# Aim of the exercise
Reproduce the lines from the one containing "passer par un" to the one containing "Tu peux aussi" without any change, including both of those lines.

================================

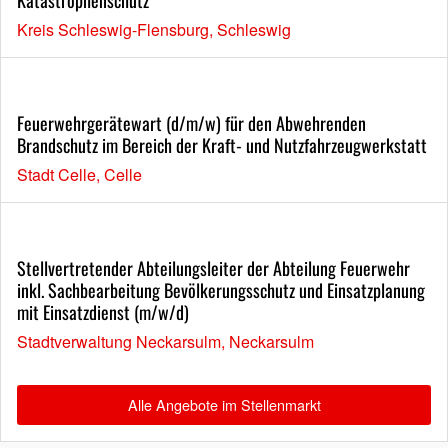
Katastrophenschutz
Kreis Schleswig-Flensburg, Schleswig
Feuerwehrgerätewart (d/m/w) für den Abwehrenden
Brandschutz im Bereich der Kraft- und Nutzfahrzeugwerkstatt
Stadt Celle, Celle
Stellvertretender Abteilungsleiter der Abteilung Feuerwehr
inkl. Sachbearbeitung Bevölkerungsschutz und Einsatzplanung
mit Einsatzdienst (m/w/d)
Stadtverwaltung Neckarsulm, Neckarsulm
Alle Angebote im Stellenmarkt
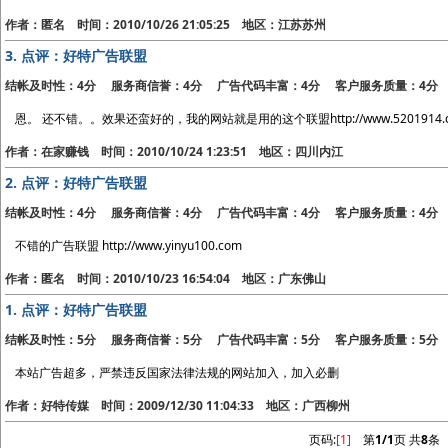
作者：匿名 时间：2010/10/26 21:05:25 地区：江苏苏州
3.
点评：好特广告联盟
结帐及时性：4分 服务商信誉：4分 广告代码丰富：4分 客户服务质量：4分
恩。 还不错。。效果还蛮好的，我的网站就是用的这个联盟http://www.5201914.
作者：在家赚钱 时间：2010/10/24 1:23:51 地区：四川内江
2.
点评：好特广告联盟
结帐及时性：4分 服务商信誉：4分 广告代码丰富：4分 客户服务质量：4分
不错的广告联盟 http://www.yinyu100.com
作者：匿名 时间：2010/10/23 16:54:04 地区：广东佛山
1.
点评：好特广告联盟
结帐及时性：5分 服务商信誉：5分 广告代码丰富：5分 客户服务质量：5分
本站广告超多，严禁违反国家法律法规的网站加入，加入必删
作者：好特传媒 时间：2009/12/30 11:04:33 地区：广西柳州
页码:
[1]
第
1/1
页 共
8
条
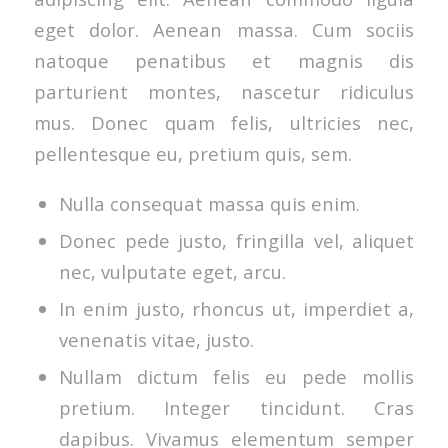
eget dolor. Aenean massa. Cum sociis
natoque penatibus et magnis dis
parturient montes, nascetur ridiculus
mus. Donec quam felis, ultricies nec,
pellentesque eu, pretium quis, sem.
Nulla consequat massa quis enim.
Donec pede justo, fringilla vel, aliquet
nec, vulputate eget, arcu.
In enim justo, rhoncus ut, imperdiet a,
venenatis vitae, justo.
Nullam dictum felis eu pede mollis
pretium. Integer tincidunt. Cras
dapibus. Vivamus elementum semper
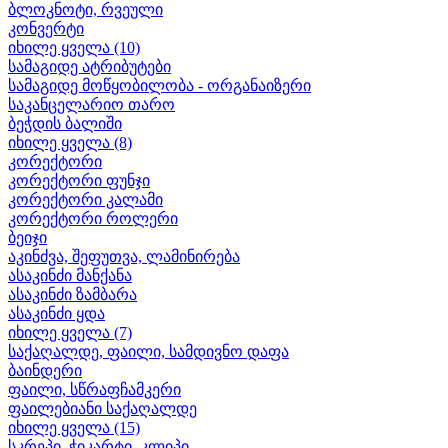
ბლოკნოტი, რვეული
კონვერტი
იხილე ყველა (10)
სამაგიდე ატრიბუტები
სამაგიდე მოწყობილობა - ორგანაიზერი
საკანცელარიო თარო
ბეჭდის ბალიში
იხილე ყველა (8)
კორექტორი
კორექტორი ფუნჯი
კორექტორი კალამი
კორექტორი როლერი
ბეიჯი
აკინძვა, შეფუთვა, ლამინირება
ასაკინძი მანქანა
ასაკინძი ზამბარა
ასაკინძი ყდა
იხილე ყველა (7)
საქაღალდე, ფაილი, სამდივნო დაფა
ბაინდერი
ფაილი, სწრაფჩამკერი
ფაილებიანი საქაღალდე
იხილე ყველა (15)
სკრეპი, ჭიკარტი, კლიპი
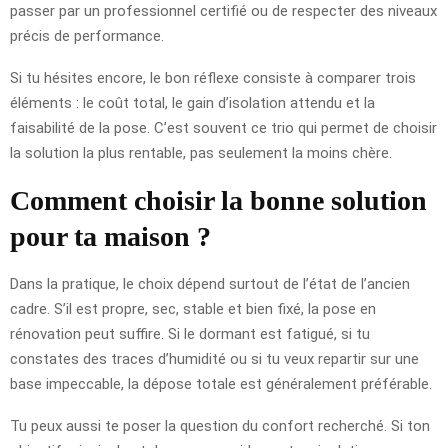
passer par un professionnel certifié ou de respecter des niveaux
précis de performance.
Si tu hésites encore, le bon réflexe consiste à comparer trois
éléments : le coût total, le gain d’isolation attendu et la
faisabilité de la pose. C’est souvent ce trio qui permet de choisir
la solution la plus rentable, pas seulement la moins chère.
Comment choisir la bonne solution
pour ta maison ?
Dans la pratique, le choix dépend surtout de l’état de l’ancien
cadre. S’il est propre, sec, stable et bien fixé, la pose en
rénovation peut suffire. Si le dormant est fatigué, si tu
constates des traces d’humidité ou si tu veux repartir sur une
base impeccable, la dépose totale est généralement préférable.
Tu peux aussi te poser la question du confort recherché. Si ton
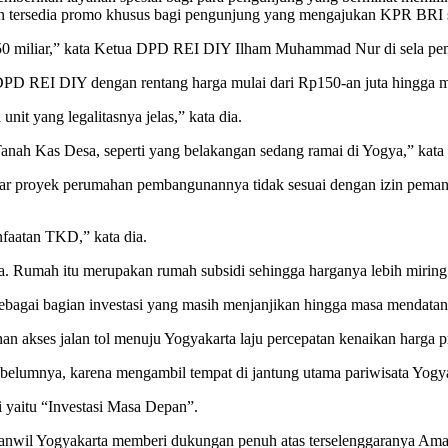
n tersedia promo khusus bagi pengunjung yang mengajukan KPR BRI 
Rp 50 miliar,” kata Ketua DPD REI DIY Ilham Muhammad Nur di sela p
PD REI DIY dengan rentang harga mulai dari Rp150-an juta hingga mil
it yang legalitasnya jelas,” kata dia.
anah Kas Desa, seperti yang belakangan sedang ramai di Yogya,” kata 
bar proyek perumahan pembangunannya tidak sesuai dengan izin pema
aatan TKD,” kata dia.
ta. Rumah itu merupakan rumah subsidi sehingga harganya lebih mirin
bagai bagian investasi yang masih menjanjikan hingga masa mendatan
kses jalan tol menuju Yogyakarta laju percepatan kenaikan harga prope
elumnya, karena mengambil tempat di jantung utama pariwisata Yogyak
ni yaitu “Investasi Masa Depan”.
Kanwil Yogyakarta memberi dukungan penuh atas terselenggaranya Am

================================

# Written solution
passer par un professionnel certifié ou de respecter des niveaux
précis de performance.
Si tu hésites encore, le bon réflexe consiste à comparer trois
éléments : le coût total, le gain d’isolation attendu et la
faisabilité de la pose. C’est souvent ce trio qui permet de choisir
la solution la plus rentable, pas seulement la moins chère.
Comment choisir la bonne solution
pour ta maison ?
Dans la pratique, le choix dépend surtout de l’état de l’ancien
cadre. S’il est propre, sec, stable et bien fixé, la pose en
rénovation peut suffire. Si le dormant est fatigué, si tu
constates des traces d’humidité ou si tu veux repartir sur une
base impeccable, la dépose totale est généralement préférable.
Tu peux aussi te poser la question du confort recherché. Si ton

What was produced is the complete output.